REPUBLIKA.CO.ID, JAKARTA -- Federasi Serikat Guru Indonesia (FSGI) memberi masukan kepada Kementerian Pendidikan, Kebudayaan Riset, dan Teknologi (Kemendikbudristek) dan pemerintah daerah (Pemda) soal pembelajaran tatap muka (PTM) terbatas. Sekjen FSGI Heru Purnomo mengatakan Kemendikbudristek dianjurkan segera melakukan rapat evaluasi soal 118 ribu sekolah di wilayah Pemberlakuan Pembatasan Kegiatan Masyarakat (PPKM) level 1-3 yang telah menggelar PTM terbatas.
Hal ini dilakukan supaya mengetahui ada contoh baik dan contoh buruk yang berdampak pada klaster sekolah sehingga itu bisa menjadi pelajaran bagi semua satuan pendidikan. Selain itu, FSGI mendorong pengawasan gugus tugas daerah dan dinas agar dapat mengontrol penerapan 3M, yaitu memakai masker, mencuci tangan, dan menjaga jarak.

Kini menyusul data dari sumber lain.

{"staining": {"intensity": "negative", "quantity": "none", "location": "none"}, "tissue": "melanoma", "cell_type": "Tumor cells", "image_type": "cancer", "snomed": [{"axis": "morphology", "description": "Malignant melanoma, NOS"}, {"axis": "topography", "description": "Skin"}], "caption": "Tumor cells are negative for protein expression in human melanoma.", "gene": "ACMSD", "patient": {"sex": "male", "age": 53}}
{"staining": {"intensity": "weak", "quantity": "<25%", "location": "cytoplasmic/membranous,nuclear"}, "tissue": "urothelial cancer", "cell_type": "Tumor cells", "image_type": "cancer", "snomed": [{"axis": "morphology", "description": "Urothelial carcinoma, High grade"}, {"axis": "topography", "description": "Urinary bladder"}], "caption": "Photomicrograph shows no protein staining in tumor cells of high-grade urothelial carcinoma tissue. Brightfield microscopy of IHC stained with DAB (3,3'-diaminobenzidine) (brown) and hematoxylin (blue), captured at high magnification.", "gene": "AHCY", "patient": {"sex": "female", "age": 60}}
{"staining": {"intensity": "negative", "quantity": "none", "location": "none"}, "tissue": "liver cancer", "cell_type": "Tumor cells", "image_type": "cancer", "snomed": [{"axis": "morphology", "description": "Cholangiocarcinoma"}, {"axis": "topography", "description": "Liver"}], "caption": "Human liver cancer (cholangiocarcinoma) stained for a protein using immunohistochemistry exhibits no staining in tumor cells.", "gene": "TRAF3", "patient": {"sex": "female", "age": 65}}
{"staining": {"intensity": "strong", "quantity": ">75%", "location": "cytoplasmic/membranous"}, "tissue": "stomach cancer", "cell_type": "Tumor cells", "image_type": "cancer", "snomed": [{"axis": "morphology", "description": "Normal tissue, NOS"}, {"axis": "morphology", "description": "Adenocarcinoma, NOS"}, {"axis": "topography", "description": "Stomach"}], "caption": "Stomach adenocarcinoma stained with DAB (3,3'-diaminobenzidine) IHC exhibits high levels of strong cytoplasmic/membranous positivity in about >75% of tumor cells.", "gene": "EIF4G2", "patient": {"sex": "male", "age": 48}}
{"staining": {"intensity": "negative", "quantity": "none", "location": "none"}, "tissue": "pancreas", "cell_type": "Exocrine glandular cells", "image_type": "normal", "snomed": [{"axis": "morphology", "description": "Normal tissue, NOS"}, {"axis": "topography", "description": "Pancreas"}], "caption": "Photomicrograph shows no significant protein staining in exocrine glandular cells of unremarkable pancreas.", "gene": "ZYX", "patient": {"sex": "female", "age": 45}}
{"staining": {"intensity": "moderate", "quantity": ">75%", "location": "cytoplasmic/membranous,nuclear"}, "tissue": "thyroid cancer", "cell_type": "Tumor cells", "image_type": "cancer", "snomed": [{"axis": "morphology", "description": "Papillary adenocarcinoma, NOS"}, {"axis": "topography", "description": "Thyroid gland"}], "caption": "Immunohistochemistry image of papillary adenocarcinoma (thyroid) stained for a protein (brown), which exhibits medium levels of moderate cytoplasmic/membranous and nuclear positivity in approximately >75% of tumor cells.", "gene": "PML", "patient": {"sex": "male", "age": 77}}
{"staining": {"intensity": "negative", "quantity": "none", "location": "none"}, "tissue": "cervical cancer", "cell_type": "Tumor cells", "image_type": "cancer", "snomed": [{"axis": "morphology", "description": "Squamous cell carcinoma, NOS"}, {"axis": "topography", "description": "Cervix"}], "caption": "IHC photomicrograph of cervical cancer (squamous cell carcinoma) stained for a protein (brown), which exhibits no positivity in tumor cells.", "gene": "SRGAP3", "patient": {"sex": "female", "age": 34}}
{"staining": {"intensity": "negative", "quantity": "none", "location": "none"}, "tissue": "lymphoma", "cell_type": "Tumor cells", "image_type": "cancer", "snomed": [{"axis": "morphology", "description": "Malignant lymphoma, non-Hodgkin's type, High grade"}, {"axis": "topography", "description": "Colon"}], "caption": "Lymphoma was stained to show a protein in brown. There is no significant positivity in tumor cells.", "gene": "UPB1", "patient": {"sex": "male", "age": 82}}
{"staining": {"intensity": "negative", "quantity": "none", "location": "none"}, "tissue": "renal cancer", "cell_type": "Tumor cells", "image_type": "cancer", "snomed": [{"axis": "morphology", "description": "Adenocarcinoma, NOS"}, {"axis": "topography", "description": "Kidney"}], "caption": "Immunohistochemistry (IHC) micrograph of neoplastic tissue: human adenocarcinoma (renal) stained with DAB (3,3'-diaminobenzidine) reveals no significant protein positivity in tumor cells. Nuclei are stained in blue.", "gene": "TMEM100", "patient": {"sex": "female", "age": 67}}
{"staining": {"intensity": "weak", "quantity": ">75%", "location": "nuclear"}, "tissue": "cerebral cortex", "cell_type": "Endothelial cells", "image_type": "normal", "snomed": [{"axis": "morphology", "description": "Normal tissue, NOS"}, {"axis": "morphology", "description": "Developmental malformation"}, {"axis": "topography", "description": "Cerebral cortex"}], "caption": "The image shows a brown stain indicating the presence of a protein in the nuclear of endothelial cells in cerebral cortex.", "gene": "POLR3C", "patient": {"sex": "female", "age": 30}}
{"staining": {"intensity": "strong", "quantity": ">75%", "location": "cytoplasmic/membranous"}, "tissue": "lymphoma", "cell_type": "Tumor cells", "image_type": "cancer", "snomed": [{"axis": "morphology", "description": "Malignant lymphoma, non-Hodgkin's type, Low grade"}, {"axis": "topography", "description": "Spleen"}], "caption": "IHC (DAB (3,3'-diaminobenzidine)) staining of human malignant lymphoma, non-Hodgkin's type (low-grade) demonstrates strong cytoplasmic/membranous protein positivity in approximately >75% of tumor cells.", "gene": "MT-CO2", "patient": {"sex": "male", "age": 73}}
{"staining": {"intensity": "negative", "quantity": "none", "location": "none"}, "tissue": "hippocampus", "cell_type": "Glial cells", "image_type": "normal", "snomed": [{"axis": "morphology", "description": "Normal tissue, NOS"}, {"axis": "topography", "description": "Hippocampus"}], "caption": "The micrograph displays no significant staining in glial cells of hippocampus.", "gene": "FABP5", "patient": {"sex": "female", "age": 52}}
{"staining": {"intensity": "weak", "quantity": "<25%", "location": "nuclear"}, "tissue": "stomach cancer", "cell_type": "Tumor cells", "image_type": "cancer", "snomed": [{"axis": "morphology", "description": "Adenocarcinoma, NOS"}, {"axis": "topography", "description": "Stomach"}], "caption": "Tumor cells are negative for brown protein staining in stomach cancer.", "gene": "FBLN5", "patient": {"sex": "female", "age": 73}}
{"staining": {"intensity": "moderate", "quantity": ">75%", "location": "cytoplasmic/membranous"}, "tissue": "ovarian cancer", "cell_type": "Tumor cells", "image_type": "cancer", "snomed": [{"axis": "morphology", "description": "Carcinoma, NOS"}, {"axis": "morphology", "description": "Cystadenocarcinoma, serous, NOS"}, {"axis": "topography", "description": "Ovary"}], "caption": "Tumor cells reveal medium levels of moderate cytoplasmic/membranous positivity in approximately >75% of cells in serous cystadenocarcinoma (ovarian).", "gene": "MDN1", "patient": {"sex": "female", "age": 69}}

“FSGI mendapat laporan dari sejumlah Serikat Guru Indonesia (SEGI/SGI) daerah terjadi sejumlah pelanggaran protokol kesehatan terutama 3M. Di antaranya, masker diletakkan di dagu, masker digantungkan di leher, tempat cuci tangan yang tidak disertai air mengalir dan sabun, bahkan sebagian guru dan siswa tidak bermasker,” kata Heru dalam keterangan pers yang diterima Republika.co.id, Ahad (26/9).
Tak hanya itu, FSGI juga mendorong percepatan dan pemerataan distribusi vaksinasi anak usia 12 hingga 17 tahun karena masih rendahnya capaian vaksinasi di wilayah luar Jawan dan pedesaan. Untuk jenjang pendidikan PAUD, TK, dan SD kelas 1-3, FSGI merekomendasikan agar Pemda tidak menggelar PTM mengingat rentannya penularan dan anak-anak dalam usia itu belum divaksin.
Pemda diminta untuk melakukan penguatan 3T, yaitu testing, tracing, dan treatment agar angka positivity rate terlihat yang menggambarkan kondisi sesungguhnya suatu wilayah. Menurut Organisasi Kesehatan Dunia (WHO), angka positivity rate yang baik adalah di bawah lima persen dan aman untuk PTM.
Lebih lanjut, Heru mengatakan FSGI menyarankan untuk sementara waktu tidak menggunakan ketentuan harus memiliki ijazah TK saat akan mendaftar jenjang pendidikan SD. “Ini dilakukan supaya orang tua tidak menyekolahkan anak di TK selama pandemi karena alasan ekonomi dan pilih mengajarkan anak sendiri daripada harus melalui sekolah daring,” ujar dia.